What to See in London During Frieze Week

From a rare display of works by Anna Mendelssohn at Whitechapel Gallery to Ellie Pratt’s distorted female portraits at South Parade

BY Juliet Jacques in Critic's Guides | 11 OCT 23

Lisetta Carmi

Estorick Collection

20 September – 17 December

Lisetta Carmi, I Travestiti, Genoa, 1965–70. Courtesy: © Martini & Ronchetti and Archivio Lisetta Carmi

The first British museum exhibition of Italian photographer Lisetta Carmi, who died last year aged 98, focuses on two of her series – one of which grew out of the other. Carmi’s interest in documenting the industrial landscape and the working conditions at the steelworks in her native Genoa during the mid-1960s led her to meet a group of trans women, and to capture not just their clandestine gatherings but their everyday lives. Perhaps because they’re both shot in the same city, the two series unexpectedly complement each other, united by Carmi’s sensitive, humanist attitude to her subjects and their social conditions, but also by her expert eye for light and shadow. Originally published in black and white in 1972, ‘I Travestiti’ (The Transvestites) here explodes into colour with recently rediscovered images that bring a completely different atmosphere to her work.

====

Retype the Frieze Week guide word for word, everything from "The first British" down to "to her work.".

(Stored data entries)
====

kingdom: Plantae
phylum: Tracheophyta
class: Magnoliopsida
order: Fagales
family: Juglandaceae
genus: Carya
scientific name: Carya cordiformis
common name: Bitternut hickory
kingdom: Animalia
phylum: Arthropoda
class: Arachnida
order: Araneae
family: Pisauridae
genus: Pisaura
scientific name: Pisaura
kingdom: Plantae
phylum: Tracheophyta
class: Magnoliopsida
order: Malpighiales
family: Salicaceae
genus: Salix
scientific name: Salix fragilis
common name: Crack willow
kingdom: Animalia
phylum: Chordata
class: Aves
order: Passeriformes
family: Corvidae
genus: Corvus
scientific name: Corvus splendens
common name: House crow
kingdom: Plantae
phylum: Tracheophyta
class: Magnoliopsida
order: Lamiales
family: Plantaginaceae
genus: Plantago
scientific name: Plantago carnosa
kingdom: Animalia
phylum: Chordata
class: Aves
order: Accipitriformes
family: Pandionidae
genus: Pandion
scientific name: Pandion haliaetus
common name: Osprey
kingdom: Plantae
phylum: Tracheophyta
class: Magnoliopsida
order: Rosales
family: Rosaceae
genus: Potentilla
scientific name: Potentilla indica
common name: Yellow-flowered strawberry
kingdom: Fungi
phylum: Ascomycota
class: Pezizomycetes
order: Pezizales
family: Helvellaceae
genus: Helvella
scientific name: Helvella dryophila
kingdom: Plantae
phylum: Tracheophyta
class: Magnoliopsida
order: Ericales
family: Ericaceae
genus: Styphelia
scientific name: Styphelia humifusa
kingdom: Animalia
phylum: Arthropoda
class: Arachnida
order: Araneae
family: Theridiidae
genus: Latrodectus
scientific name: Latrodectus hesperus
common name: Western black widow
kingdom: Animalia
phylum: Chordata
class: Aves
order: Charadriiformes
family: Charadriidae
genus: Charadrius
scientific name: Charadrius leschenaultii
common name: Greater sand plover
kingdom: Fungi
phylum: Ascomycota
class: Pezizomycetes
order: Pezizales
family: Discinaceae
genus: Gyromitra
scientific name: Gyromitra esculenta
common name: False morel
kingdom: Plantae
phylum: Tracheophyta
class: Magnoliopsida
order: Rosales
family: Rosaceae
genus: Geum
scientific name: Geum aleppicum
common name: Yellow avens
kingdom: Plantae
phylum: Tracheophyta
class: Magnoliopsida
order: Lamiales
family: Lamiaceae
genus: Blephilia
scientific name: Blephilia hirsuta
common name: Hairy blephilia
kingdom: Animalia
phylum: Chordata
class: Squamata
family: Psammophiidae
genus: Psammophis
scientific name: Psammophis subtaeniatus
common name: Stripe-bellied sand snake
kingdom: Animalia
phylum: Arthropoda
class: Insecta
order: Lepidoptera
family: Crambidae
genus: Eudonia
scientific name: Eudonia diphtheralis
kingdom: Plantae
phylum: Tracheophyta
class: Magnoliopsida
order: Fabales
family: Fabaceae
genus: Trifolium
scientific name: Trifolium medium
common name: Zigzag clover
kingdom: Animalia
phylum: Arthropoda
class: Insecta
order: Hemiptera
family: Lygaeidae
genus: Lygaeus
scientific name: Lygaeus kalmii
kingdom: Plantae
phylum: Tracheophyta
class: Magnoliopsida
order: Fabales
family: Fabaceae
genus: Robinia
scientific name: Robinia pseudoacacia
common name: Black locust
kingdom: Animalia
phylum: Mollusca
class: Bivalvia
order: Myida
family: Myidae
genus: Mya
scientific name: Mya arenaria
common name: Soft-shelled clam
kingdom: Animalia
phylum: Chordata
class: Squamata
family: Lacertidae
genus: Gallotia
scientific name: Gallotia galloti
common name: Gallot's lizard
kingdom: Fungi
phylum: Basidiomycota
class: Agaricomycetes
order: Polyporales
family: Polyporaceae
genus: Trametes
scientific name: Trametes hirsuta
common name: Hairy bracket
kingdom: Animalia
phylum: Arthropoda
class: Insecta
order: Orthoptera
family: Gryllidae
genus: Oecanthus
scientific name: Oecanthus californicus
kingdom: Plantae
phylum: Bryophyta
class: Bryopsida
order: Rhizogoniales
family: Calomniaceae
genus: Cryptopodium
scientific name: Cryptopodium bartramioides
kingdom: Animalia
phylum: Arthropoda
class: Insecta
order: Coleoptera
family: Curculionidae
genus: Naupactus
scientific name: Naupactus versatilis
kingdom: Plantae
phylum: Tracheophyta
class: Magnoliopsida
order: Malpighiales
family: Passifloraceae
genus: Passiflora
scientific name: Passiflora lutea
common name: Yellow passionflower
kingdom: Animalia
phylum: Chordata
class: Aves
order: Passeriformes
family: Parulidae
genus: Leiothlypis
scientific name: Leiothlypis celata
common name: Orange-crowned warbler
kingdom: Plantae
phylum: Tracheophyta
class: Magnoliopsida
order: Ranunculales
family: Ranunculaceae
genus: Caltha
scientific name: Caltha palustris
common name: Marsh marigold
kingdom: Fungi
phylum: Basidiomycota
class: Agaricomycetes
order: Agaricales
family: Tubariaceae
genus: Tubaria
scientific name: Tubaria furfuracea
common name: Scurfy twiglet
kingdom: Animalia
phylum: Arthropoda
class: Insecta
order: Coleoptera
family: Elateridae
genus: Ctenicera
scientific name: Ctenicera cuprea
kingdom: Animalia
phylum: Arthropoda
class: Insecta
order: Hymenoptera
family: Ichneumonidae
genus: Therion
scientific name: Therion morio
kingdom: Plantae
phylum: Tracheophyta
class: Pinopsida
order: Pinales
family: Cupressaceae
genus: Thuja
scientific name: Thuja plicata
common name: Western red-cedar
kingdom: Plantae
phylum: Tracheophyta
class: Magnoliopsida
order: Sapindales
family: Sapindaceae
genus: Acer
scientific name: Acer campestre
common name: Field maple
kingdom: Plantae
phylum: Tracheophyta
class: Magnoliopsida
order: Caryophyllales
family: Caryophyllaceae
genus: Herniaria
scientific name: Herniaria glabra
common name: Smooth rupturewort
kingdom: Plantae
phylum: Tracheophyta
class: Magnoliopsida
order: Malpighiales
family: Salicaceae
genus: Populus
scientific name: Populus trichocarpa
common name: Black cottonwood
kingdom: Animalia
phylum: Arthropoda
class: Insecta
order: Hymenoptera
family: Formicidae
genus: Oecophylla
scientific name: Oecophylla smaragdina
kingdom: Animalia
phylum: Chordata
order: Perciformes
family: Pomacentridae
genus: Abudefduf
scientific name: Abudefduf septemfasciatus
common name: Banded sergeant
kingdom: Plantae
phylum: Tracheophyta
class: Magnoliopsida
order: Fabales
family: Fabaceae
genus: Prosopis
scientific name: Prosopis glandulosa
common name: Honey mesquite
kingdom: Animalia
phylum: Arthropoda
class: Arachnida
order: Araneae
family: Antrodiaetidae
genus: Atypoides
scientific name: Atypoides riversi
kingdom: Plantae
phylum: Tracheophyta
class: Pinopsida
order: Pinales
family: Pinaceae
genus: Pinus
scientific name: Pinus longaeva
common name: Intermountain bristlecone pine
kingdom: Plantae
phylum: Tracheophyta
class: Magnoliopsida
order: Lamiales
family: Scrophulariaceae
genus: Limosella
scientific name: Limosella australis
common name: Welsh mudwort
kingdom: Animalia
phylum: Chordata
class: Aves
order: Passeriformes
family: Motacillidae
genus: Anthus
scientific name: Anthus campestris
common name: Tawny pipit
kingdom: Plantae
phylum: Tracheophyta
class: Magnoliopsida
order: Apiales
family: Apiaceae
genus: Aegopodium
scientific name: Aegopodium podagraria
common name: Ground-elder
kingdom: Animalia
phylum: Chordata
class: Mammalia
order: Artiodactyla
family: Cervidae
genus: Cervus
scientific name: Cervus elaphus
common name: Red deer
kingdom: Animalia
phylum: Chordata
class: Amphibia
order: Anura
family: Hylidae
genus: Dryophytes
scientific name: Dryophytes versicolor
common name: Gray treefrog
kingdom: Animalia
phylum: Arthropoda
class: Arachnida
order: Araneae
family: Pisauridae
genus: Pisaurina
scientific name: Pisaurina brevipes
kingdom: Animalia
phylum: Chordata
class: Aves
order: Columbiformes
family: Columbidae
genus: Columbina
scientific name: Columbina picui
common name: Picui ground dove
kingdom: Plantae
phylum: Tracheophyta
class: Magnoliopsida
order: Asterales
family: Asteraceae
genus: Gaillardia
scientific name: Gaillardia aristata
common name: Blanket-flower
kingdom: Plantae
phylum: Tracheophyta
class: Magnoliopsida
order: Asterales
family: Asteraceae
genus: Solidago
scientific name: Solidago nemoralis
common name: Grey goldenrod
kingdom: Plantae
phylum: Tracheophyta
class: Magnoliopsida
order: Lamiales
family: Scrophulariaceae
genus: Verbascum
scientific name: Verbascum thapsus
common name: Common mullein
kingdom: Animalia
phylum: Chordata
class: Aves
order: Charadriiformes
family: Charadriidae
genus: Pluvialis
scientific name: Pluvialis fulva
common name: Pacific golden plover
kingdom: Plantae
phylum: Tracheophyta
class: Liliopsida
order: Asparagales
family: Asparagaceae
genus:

====

*Output for this task*:
The first British museum exhibition of Italian photographer Lisetta Carmi, who died last year aged 98, focuses on two of her series – one of which grew out of the other. Carmi’s interest in documenting the industrial landscape and the working conditions at the steelworks in her native Genoa during the mid-1960s led her to meet a group of trans women, and to capture not just their clandestine gatherings but their everyday lives. Perhaps because they’re both shot in the same city, the two series unexpectedly complement each other, united by Carmi’s sensitive, humanist attitude to her subjects and their social conditions, but also by her expert eye for light and shadow. Originally published in black and white in 1972, ‘I Travestiti’ (The Transvestites) here explodes into colour with recently rediscovered images that bring a completely different atmosphere to her work.